(CONSEGNA):
Come si traduce in inglese questa frase del testo sul disturbo post-traumatico da stress nei migranti: «La letteratura scientifica non mostra risultati univoci sulla diffusione di psicopatologie nei migranti con status sicuro e insicuro.»?

(TESTO ESTRATTO):

——

La diagnosi più frequentemente riscontrata dal Servizio di Etnopsichiatria del Niguarda è il disturbo post-traumatico da stress (Ptsd), ma il quadro è spesso sfumato e sovrapposto ad altre forme di disagio. «Nel Ptsd c’è dentro di tutto: ansia, irritabilità, dissociazione, depressione, somatizzazioni» spiega Marzagalia. «Molti dei pazienti che ho assistito raccontavano di non riuscire a dormire, di svegliarsi urlando, di avere dolori ovunque. Altri sperimentavano momenti di assenza improvvisa: si ritrovano, mentalmente, nel luogo della tortura, mentre stanno cucinando o lavorando. Sono flashback violenti, veri e propri ritorni del trauma».  
La letteratura scientifica non mostra risultati univoci sulla diffusione di psicopatologie nei migranti con status sicuro e insicuro. Ma una revisione condotta nel 2024 su 38 studi ha rivelato che, tra i richiedenti asilo oltre un terzo soffre di Ptsd, oltre un terzo di disturbo d'ansia e circa la metà soffre di depressione. Questi risultati sono coerenti con studi meno recenti, del 2009, che indicavano tassi di disturbo d'ansia compresi tra il 6,8 e il 69% ,  tassi di Ptsd tra l'1,6 e il 48% e di depressione tra il 9 e il 69%.

——

(ESTRATTI DELL'ELENCO):

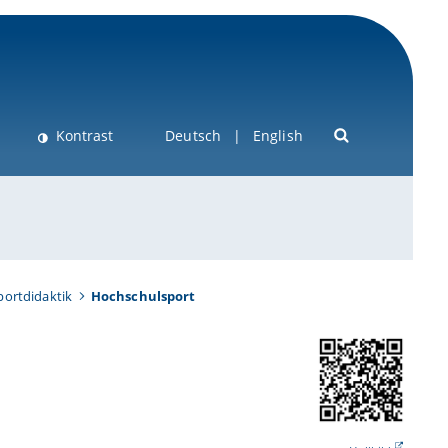
Kontrast
Deutsch
English
portdidaktik
Hochschulsport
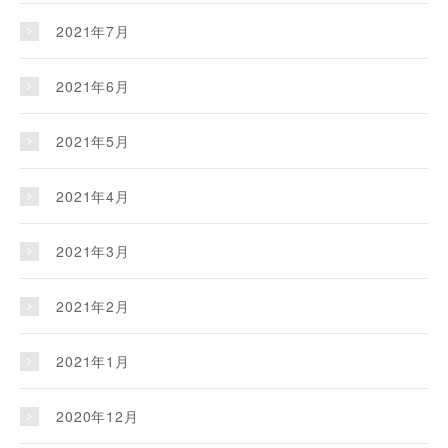
2021年7月
2021年6月
2021年5月
2021年4月
2021年3月
2021年2月
2021年1月
2020年12月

——

(SOLUZIONE):
The scientific literature does not show consistent findings on the prevalence of psychopathologies among migrants with secure and insecure status.